It’s tempting to lump Juan José Campanella’s The Secret in Their Eyes together with Shutter Island, The Ghost Writer, Mother and The Girl With the Dragon Tattoo as further evidence that 2010 is shaping up to be the year when mystery thrillers were far and away the best films out there. And it wouldn’t be incorrect—but, as with the other films, simple genre identification hardly conveys the sense of the film. I tend to be a little skeptical of Best Foreign Language Oscar winners—especially after the year when Pan’s Labyrinth (2006) was robbed—but this time they seem to have gotten it right.
The Secret in Their Eyes is a film of unusual intelligence. It tells a story that spans more than 25 years, and it does so moving back and forth between events of 25 years ago and the present (ca. 2000). It does this without effort and without confusion. However, a degree of attention is required, because it’s not always clear how accurate the past is being portrayed when it’s drawn from present recollection.

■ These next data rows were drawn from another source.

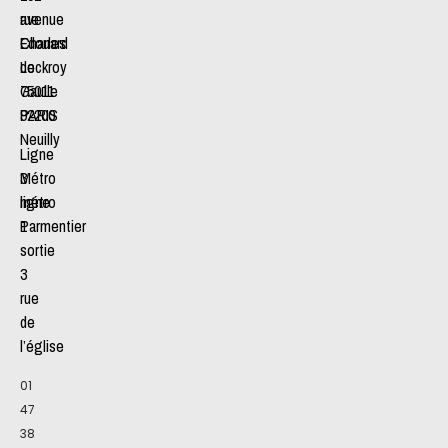
avenue
rue
Charles
Edouard
de
Lockroy
Gaulle
75011
92200
PARIS
Neuilly
Ligne
Métro
3
ligne
métro
1
Parmentier
sortie
3
rue
de
l’église
01
47
38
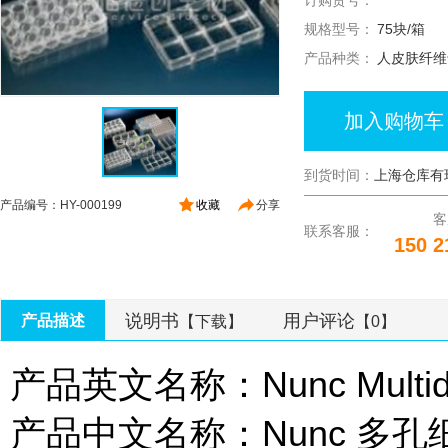
订购货号：
规格型号：
75块/箱
产品种类：
人皮肤纤维
加入购物车
到货时间：
上海仓库有
产品编号：HY-000199
收藏
分享
客
联系客服：
150 2
说明书
用户评论
产品描述
【下载】
【0】
产品英文名称：Nunc Multidishe
产品中文名称：Nunc 多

This is partly due to the device of having the film’s central character, Benjamin Esposito (Ricardo Darín), a retired criminal investigator, engaged in writing a book about a crime of long ago. What he writes is occasionally someone else’s memory grafted onto his own. In the end, there are actually three narratives: present day, the past and the novelized version of the past. Though this sounds potentially confusing, it isn’t in the least.
An unusual structure isn’t all that sets this film apart. Though it very much is a mystery thriller—built around a brutal rape and murder that Esposito has never resolved in his own mind—it’s equally a film about Esposito’s relationship with his boss of 25 years ago, Irene Mendéndez Hastings (Soledad Villamil), and who is now a judge. The problem is that Esposito never thought he was quite in her league, and despite obvious indications that she was interested in him, he never declared himself. As a result, they ultimately got married, but not to each other—and this unresolved fact hangs over both of them. That relationship, its history and the manner in which Esposito has co-opted aspects of the feelings of the murder victim’s husband, Ricardo Morales (Pablo Rago), onto his relationship with Irene are as central to the film as the thriller element.
And it doesn’t stop there. There’s another component at work that hangs over the case and over all of Argentina’s past. It is never stated, but it lurks behind everything that happens: the corrupt government of the country at that time. No one actually addresses it directly, but it’s at the center of the reason that the old case will not let go of Esposito. Aspects of it are inherent—such as fallout from the case—in thwarting the relationship between Esposito and Irene. And, it plays a role in a chilling revelation at the end.
The Secret in Their Eyes is an incredibly rich film—one that becomes richer the more you think about it—and it should be noted that a great deal of this richness stems from the brilliantly developed and played characters. Esposito and Irene are two of the most intriguing—and painfully real—characters I’ve encountered in a movie this year, and the actors have much to do with bringing them to this degree of life. It doesn’t end there. Both Pablo Rago as the bereaved husband and Guillermo Francella as Esposito’s alcoholic assistant make major contributions to the film. These performances and the film overall are what is meant by the term “essential viewing.” Rated R for a rape scene, violent images, graphic nudity and language.